TASK BRIEF
According to the mini book reviews, which installment of the Cormoran Strike detective series is Career of Evil?

TEXT PROVIDED
Mini Book Reviews – A Catch Up

In a feeble attempt to go into the New Year with a clean slate and no outstanding book reviews, I’ve rounded up my most recently read books:

Career of Evil by Robert Galbraith

The third instalment in the Cormoran Strike detective series is a cracking read despite the often gruesome scenes, being a tad bit too long and scattered with what I’d call pompous words that I just felt were not needed in this kind of novel.  I know this sounds like I didn’t enjoy it but I really did – particularly the developing relationship between Strike and Robin.  Having inadvertently read the last sentence I thought I knew what was going to happen but yet again I still got it all wrong!  Am looking forward to the next instalment of the BBC drama as it should be the best one yet in this much more personal case.

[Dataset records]
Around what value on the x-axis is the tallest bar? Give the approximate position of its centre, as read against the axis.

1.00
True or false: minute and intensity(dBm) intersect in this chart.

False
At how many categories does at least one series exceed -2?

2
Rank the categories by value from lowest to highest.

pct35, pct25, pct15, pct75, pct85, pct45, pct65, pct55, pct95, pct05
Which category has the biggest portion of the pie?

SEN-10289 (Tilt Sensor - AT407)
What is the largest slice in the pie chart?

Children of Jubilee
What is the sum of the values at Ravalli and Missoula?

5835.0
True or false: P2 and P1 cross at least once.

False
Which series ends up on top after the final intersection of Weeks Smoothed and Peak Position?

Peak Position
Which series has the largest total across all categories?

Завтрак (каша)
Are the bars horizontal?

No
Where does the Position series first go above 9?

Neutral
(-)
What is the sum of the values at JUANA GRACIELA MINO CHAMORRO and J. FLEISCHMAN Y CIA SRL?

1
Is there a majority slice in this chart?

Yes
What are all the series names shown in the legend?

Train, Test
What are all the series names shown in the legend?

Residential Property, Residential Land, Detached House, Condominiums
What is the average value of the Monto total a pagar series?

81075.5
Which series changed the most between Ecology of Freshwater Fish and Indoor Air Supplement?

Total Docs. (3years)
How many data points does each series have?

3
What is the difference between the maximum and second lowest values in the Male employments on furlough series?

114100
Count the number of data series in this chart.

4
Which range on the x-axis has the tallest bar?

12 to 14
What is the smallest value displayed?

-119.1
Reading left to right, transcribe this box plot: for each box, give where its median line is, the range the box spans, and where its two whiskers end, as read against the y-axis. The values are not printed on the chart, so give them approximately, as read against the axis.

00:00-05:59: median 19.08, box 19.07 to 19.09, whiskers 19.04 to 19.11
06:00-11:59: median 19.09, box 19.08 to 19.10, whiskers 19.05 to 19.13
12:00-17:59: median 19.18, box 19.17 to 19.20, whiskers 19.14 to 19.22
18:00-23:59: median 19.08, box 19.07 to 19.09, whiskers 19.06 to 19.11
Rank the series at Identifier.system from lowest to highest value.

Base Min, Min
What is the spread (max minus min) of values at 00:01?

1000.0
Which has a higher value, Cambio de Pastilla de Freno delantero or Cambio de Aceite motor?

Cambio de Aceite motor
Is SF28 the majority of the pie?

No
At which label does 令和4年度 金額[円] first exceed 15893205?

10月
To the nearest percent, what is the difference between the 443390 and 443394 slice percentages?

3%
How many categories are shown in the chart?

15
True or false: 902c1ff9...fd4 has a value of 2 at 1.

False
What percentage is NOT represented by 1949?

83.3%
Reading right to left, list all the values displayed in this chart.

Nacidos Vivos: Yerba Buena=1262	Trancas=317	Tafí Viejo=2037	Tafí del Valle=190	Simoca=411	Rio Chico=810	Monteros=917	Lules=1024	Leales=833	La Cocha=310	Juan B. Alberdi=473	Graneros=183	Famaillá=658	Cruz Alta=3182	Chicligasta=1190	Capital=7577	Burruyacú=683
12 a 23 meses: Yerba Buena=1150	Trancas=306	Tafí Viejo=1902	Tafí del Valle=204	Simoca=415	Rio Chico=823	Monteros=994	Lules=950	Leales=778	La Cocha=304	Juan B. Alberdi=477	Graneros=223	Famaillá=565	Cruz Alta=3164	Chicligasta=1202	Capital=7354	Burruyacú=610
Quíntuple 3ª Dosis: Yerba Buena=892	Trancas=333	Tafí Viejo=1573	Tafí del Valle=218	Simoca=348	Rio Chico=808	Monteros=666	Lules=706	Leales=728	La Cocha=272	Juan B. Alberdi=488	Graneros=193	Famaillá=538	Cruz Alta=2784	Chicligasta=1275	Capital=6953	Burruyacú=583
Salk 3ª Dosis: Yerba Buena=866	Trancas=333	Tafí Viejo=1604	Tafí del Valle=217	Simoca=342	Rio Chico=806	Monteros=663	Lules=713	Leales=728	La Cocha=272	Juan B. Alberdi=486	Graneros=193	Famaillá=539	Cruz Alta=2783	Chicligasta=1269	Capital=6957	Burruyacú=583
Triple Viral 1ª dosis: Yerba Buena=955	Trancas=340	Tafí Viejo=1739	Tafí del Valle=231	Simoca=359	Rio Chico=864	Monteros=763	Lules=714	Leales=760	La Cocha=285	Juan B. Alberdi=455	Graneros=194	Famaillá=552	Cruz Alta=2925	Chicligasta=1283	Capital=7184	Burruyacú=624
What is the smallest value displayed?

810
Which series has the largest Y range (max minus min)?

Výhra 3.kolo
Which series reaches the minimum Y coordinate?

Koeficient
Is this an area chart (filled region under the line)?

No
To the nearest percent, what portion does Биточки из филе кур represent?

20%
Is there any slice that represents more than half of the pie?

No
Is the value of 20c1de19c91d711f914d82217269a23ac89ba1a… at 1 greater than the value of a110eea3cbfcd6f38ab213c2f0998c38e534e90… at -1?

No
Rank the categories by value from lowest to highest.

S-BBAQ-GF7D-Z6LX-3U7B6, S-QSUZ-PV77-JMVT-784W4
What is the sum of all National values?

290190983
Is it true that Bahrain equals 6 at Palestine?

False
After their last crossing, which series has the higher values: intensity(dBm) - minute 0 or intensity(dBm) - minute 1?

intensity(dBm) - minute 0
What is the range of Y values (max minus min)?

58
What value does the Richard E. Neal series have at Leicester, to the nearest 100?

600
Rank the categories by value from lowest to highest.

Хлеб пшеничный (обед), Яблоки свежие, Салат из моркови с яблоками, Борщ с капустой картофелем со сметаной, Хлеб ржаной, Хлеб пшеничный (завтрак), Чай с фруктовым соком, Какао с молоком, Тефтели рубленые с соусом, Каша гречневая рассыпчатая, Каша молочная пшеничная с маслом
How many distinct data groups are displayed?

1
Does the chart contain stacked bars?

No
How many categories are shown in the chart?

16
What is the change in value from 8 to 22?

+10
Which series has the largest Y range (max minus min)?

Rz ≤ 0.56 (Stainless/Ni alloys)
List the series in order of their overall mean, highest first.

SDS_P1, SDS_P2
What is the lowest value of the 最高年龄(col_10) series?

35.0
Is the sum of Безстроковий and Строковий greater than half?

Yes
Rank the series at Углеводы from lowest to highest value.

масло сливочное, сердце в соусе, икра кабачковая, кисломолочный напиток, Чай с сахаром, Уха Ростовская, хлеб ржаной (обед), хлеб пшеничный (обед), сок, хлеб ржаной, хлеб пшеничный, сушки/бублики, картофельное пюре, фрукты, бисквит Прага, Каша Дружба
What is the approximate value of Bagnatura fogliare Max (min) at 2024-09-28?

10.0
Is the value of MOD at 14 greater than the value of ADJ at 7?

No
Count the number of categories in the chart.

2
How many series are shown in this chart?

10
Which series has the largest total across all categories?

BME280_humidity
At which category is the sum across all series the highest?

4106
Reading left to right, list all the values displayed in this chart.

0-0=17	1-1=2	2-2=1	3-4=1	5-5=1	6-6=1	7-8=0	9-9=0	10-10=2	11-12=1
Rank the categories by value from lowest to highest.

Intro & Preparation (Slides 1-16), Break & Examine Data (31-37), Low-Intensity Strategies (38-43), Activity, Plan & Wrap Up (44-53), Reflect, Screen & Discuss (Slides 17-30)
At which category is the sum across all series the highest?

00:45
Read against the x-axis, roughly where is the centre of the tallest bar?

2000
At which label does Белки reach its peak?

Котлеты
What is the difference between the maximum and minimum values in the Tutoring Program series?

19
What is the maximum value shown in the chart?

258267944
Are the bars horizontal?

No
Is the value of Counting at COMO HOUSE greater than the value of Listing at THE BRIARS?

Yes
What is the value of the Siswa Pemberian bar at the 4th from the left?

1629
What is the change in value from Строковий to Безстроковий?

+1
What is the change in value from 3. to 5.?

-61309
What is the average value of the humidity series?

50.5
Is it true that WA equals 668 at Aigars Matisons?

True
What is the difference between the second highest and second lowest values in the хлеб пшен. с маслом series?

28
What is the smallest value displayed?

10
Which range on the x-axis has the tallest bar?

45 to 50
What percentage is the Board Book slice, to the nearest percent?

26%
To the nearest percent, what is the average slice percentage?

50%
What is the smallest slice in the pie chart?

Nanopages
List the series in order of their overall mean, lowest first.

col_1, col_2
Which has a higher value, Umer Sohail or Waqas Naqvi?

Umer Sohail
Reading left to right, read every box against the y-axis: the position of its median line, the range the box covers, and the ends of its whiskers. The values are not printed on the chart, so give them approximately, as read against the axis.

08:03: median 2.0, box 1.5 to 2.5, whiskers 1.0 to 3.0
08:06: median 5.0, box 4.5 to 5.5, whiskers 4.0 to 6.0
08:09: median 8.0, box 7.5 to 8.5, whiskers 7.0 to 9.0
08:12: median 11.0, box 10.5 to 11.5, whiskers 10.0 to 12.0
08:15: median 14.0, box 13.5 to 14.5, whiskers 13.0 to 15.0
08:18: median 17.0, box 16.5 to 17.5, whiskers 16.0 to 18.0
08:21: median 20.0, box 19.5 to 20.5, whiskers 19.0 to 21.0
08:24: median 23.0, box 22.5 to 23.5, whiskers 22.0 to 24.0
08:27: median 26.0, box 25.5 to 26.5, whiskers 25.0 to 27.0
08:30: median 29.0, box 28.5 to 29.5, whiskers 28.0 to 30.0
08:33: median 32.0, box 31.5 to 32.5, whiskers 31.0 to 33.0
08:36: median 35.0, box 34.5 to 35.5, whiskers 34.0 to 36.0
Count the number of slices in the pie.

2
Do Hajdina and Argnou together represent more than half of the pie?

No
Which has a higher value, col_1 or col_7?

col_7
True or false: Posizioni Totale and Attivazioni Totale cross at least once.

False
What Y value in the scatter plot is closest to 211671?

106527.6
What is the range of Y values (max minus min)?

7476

REPLY
The third installment